On June 23rd, the Black Sea was the stage of one of the tensest encounters since the end of Cold War. The British destroyer HMS Defender crossed into Russian territorial waters around the peninsula of Crimea, Russia responded by a Russian patrol ship and fighter jet firing warning shots at the vessel to change its course.
The British Defence Ministry denied any shots fired at the HMD Defender, which was again responded by the Russian Ministry of Defense. The latter published video recordings of the warning shots, and the British ambassador in Moscow was summoned to the foreign ministry.
Strikingly, just two days before the incident, the British vessel HMS Defender hosted a meeting of the Minister for Defence Procurement Jeremy Quin and First Sea Lord Admiral Sir Tony Radakin and the Deputy Minister of Defence of Ukraine, Oleksandr Myroniuk and industry representative David Lockwood from Babcock.
The sides signed a Memorandum of Implementation (MOI). According to the UK government’s press release, the Contractual work will now begin to implement the following projects:
- Missile sale and integration on new and in-service Ukrainian Navy patrol and airborne platforms, including a training and engineering support package.
- The development and joint production of eight fast missile warships.
- The creation of a new naval base on the Black Sea as the primary fleet base for Ukraine and a new base on the Sea of Azov.
- Babcock will participate in the Ukrainian project to deliver a modern frigate capability.
- A Government to Government sale of two refurbished Sandown class mine countermeasure vessels.
The MOI follows the UK’s fundamental position not to recognize that Crimea is a part of Russia. The British government states “The UK and NATO are committed to Black Sea regional security, stability and prosperity, and to Ukraine’s territorial integrity and sovereignty, which is exemplified by HMS Defender’s visit to the port of Odesa as part of the UK’s Carrier Strike Group deployment.”
The UK Foreign Secretary Dominic Raab told reporters “The Royal Navy ship was conducting innocent passage through Ukrainian territorial waters. We were doing so in accordance with international law and the Russian characterization is predictably inaccurate.”
UK Integrated Review: Russia as a “state threat”
The recent defense agreement and following provocation by the British navy follows the UK government’s assessment of Russia as a “state threat”, declared in the so-called Integrated Review, published in March 2021.
This report, whose full title is “Global Britain in a competitive age – The Integrated Review of Security, Defence, Development and Foreign Policy” and which was developed in approximately 14 months under inclusion of all British governmental institutions, declares, “Russia remains the most acute threat”.
The Integrated Review declares to “support others in the Eastern European neighbourhood and beyond to build their resilience to state threats.

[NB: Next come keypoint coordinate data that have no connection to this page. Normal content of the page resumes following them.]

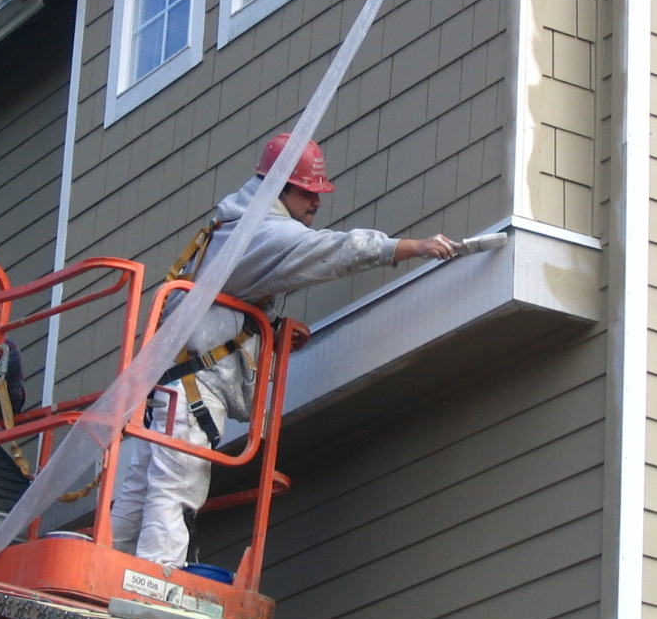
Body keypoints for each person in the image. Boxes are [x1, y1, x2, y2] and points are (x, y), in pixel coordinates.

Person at [110, 133, 460, 567]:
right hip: (194, 380)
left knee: (143, 484)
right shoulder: (264, 232)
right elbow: (335, 250)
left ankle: (106, 571)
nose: (316, 202)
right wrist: (410, 247)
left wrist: (268, 329)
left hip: (172, 374)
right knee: (177, 483)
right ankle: (152, 591)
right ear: (280, 187)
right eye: (307, 192)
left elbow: (227, 298)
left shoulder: (235, 221)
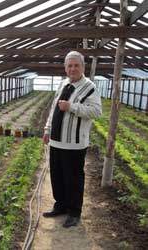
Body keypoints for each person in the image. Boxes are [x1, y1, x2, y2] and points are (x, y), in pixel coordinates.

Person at [42, 51, 102, 228]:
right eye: (70, 65)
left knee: (73, 178)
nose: (73, 68)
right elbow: (53, 109)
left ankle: (74, 212)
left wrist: (72, 107)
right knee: (57, 176)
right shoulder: (63, 84)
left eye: (76, 65)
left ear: (83, 67)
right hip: (56, 140)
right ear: (65, 68)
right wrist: (47, 129)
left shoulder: (89, 87)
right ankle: (60, 205)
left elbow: (96, 111)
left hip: (75, 144)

This includes Ukraine.” The report also states the intention to keep all British armed forces “able to move seamlessly between ‘operating’ and ‘war fighting’”.
UK Ministry of Defence: we will arm up Ukraine
Just some days later, the British Defense Ministry published a report titles “Defense in a competitive age”, which was the concretization of the Integrated Review.
Herein, the British Defense Ministry states:
“5.14. Ukraine has suffered significant territorial loss as a result of Russian aggression. Together with NATO allies we will help to build Ukraine’s resilience to the continued aggressive tactics – conventional and threshold – used by its neighbor. Our capacity building mission, which includes both land and maritime training, will support the development of the Ukrainian Armed Forces and their interoperability with NATO. (…) As part of this we will continue to exercise our freedom to operate in the Black Sea.”
NATO exercise beginning within days
Meanwhile, NATO prepares for the annual exercise Sea Breeze to take place in the Black Sea from June 28th till July 10th. The exercise, cohosted by the Ukrainian navy, is expected to have a record participation this year.
Implementing long standing British policy, the HMS Defender might have caused just the first actual incident in a long row of tense days in the Black Sea.